Recuerda algo que te enseñé, “La fábula del burro”, que es del conocimiento popular,  cada uno la cuenta como quiere y cree, o como la ha escuchado, por eso siempre se dueño de ti, tu silencio y prudencia, no esclavo de tus palabras.

Esa mujer se acomodó en su equipal junto al portón de la casa, estrujando su paliacate y limpiándose la cara, como tratando de hilar lo que diría y con certidumbre me explicó:

Un burro llegó a una pradera, había un solo árbol al centro de ella, vio a un tigre que felizmente descansaba sobre el verde pasto, éste se puso alerta, pero de un momento a otro lo ignoró, claro era al principio de la creación donde todos los animalitos de la naturaleza convivían, el burro al fin burro, como todo metiche le dijo al tigre: –¡qué bien te encuentras!, tan feliz retozando en ese pasto azul.

Arriba en lo más alto también un águila escuchaba y pronunció: –no hagas caso al burro, que burro siempre será.

De inmediato el tigre miró a su rededor, dijo:

–¡El pasto es verde!

–No, es azul–, respondió el asno.

–¡Oh! yo lo veo siempre verde–, repuso el tigre.

Nuevamente el águila dijo: –Los burros siempre verán lo que les conviene o lo que quieren ver, porque ni saben de colores, no te metas ni hagas caso.

Se entabló una discusión y el burro propuso:

–Veamos al Rey de la Selva, le preguntaremos quien tiene la razón, al fin él es el rey y sabrá de qué color es el pasto.
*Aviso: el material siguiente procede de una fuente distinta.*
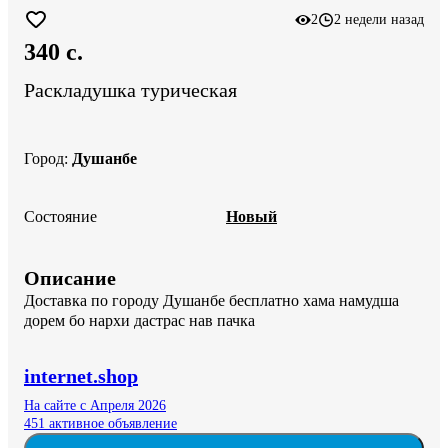
2
2 недели назад
340 c.
Раскладушка турическая
Город
:
Душанбе
Состояние
Новый
Описание
Доставка по городу Душанбе бесплатно хама намудша 
дорем бо нархи дастрас нав пачка
internet.shop
На сайте с Апреля 2026
451 активное объявление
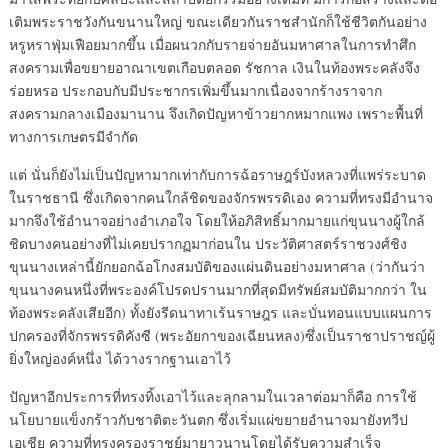
เติมพระราชวังกันขนานใหญ่ ขณะเดียวกันราชสำนักก็ใช้ชีวิตกันอย่าง
หรูหราฟุ่มเฟือยมากขึ้น เมื่อผนวกกับรายจ่ายอันมหาศาลในการทำศึก
สงครามเพื่อขยายอาณาเขตเกือบตลอด รัชกาล เงินในท้องพระคลังจึง
ร่อยหรอ ประกอบกับมีประชากรเพิ่มขึ้นมากเนื่องจากร้างราจาก
สงครามกลางเมืองมานาน จึงเกิดปัญหาข้าวยากหมากแพง เพราะพื้นที่
ทางการเกษตรมีจำกัด
แต่ นั่นก็ยังไม่เป็นปัญหามากเท่ากับการฉ้อราษฎร์บังหลวงที่แพร่ระบาด
ในราชธานี ซึ่งเกิดจากคนใกล้ชิดของจักรพรรดิเอง ความที่ทรงมีอำนาจ
มากจึงใช้อำนาจอย่างอำเภอใจ โดยให้อภิสิทธิ์มากมายแก่ขุนนางผู้ใกล้
ชิดบางคนอย่างที่ไม่เคยปรากฏมาก่อนใน ประวัติศาสตร์ราชวงศ์ชิง
ขุนนางเหล่านี้ยักยอกฉ้อโกงสมบัติของแผ่นดินอย่างมหาศาล (ว่ากันว่า
ขุนนางคนหนึ่งที่พระองค์โปรดปรานมากที่สุดมีทรัพย์สมบัติมากกว่า ใน
ท้องพระคลังเสียอีก) ทั้งยังรีดนาทาเร้นราษฎร และบั่นทอนแบบแผนการ
ปกครองที่จักรพรรดิคังซี (พระอัยกาของเฉียนหลง)ซึ่งเป็นราชาปราชญ์ผู้
ยิ่งใหญ่องค์หนึ่ง ได้วางรากฐานเอาไว้
ปัญหาอีกประการที่ทรงทิ้งเอาไว้และลุกลามในเวลาต่อมาก็คือ การใช้
นโยบายแข็งกร้าวกับชาติตะวันตก ซึ่งเริ่มแผ่ขยายอำนาจมายังทวีป
เอเชีย ความที่ทรงครองราชย์มายาวนานโดยได้รับความสำเร็จ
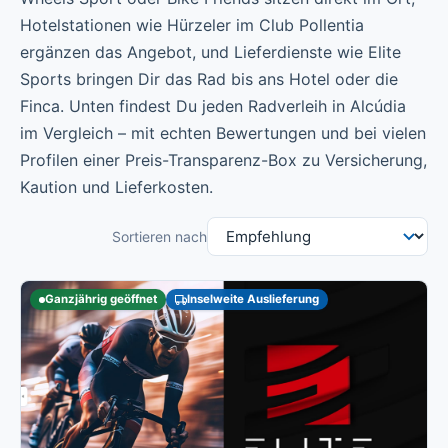
Hotelstationen wie Hürzeler im Club Pollentia
ergänzen das Angebot, und Lieferdienste wie Elite
Sports bringen Dir das Rad bis ans Hotel oder die
Finca. Unten findest Du jeden Radverleih in Alcúdia
im Vergleich – mit echten Bewertungen und bei vielen
Profilen einer Preis-Transparenz-Box zu Versicherung,
Kaution und Lieferkosten.
Sortieren nach
Ganzjährig geöffnet
Inselweite Auslieferung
Verás que dirá que es azul.

El tigre aceptó y buscaron al león,

Al encontrarlo le plantearon el asunto y el Rey resolvió: –Tienes razón burro, en castigo a ti tigre te podré un año de silencio por haber perdido.
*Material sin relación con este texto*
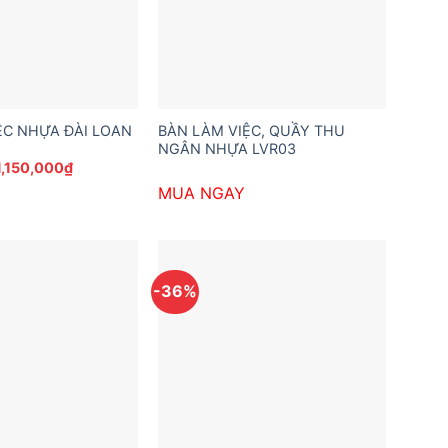
ỆC NHỰA ĐÀI LOAN
BÀN LÀM VIỆC, QUẦY THU
NGÂN NHỰA LVR03
Giá
Giá
1,150,000
₫
gốc
hiện
MUA NGAY
à:
tại
2,149,200₫.
là:
1,150,000₫.
-36%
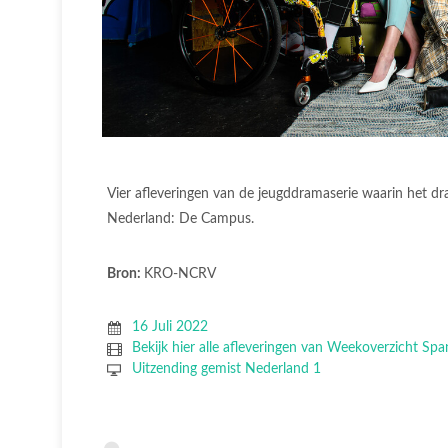
Vier afleveringen van de jeugddramaserie waarin het dra
Nederland: De Campus.
Bron:
KRO-NCRV
16 Juli 2022
Bekijk hier alle afleveringen van Weekoverzicht Sp
Uitzending gemist Nederland 1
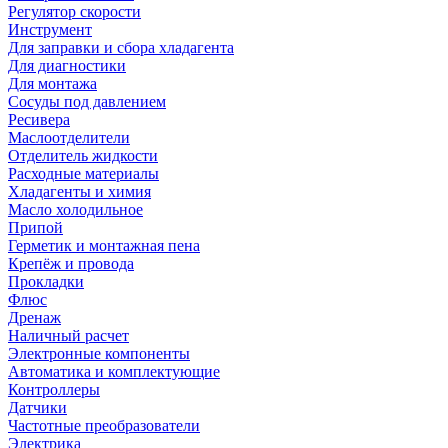
Регулятор скорости
Инструмент
Для заправки и сбора хладагента
Для диагностики
Для монтажа
Сосуды под давлением
Ресивера
Маслоотделители
Отделитель жидкости
Расходные материалы
Хладагенты и химия
Масло холодильное
Припой
Герметик и монтажная пена
Крепёж и провода
Прокладки
Флюс
Дренаж
Наличный расчет
Электронные компоненты
Автоматика и комплектующие
Контроллеры
Датчики
Частотные преобразователи
Электрика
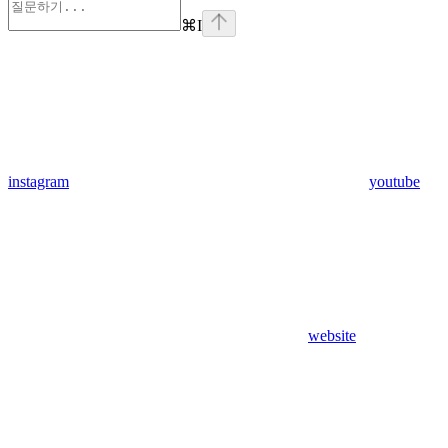
⌘
I
instagram
youtube
website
El burro se alejó contento cantando, ¡el pasto es azul, el pasto es azul, le gané al tigre!, y con su cantaleta a todos los animalitos del bosque y selva, les contaba la historia riendo y ninguneando al tigre desprestigiándolo.

El león tomó la palabra y le indicó al perdedor: –Ante un burro nunca debes de discutir, el burro es burro, siempre perderás porque a los necios e ignorantes nunca les ganarás, será todo el tiempo así y solo te desgastarás y aprovecharán todo momento para hablar mal de ti burlándose.
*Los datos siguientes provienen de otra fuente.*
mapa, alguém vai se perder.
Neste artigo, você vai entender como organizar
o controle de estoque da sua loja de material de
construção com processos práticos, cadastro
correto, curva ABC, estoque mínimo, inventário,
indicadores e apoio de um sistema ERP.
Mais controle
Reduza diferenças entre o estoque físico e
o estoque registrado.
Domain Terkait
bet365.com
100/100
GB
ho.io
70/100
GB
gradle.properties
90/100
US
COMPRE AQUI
Así para que aprendas a guardar silencio y no te dejes llevar por tus ímpetus y desasosiego, tu castigo será un año de silencio, al idiota nunca le ganarás y decide siempre ante alguien como el burro, guardar silencio.

El águila que escuchó y vio todo, le comentó al tigre: –a mí me pasó lo mismo con un impertinente grosero, pedante y arrogante burro, por eso te decía, no hagas caso, mi castigo fue igual y desde ese tiempo solo grazno y no puedo hablar, así me castigó el rey León.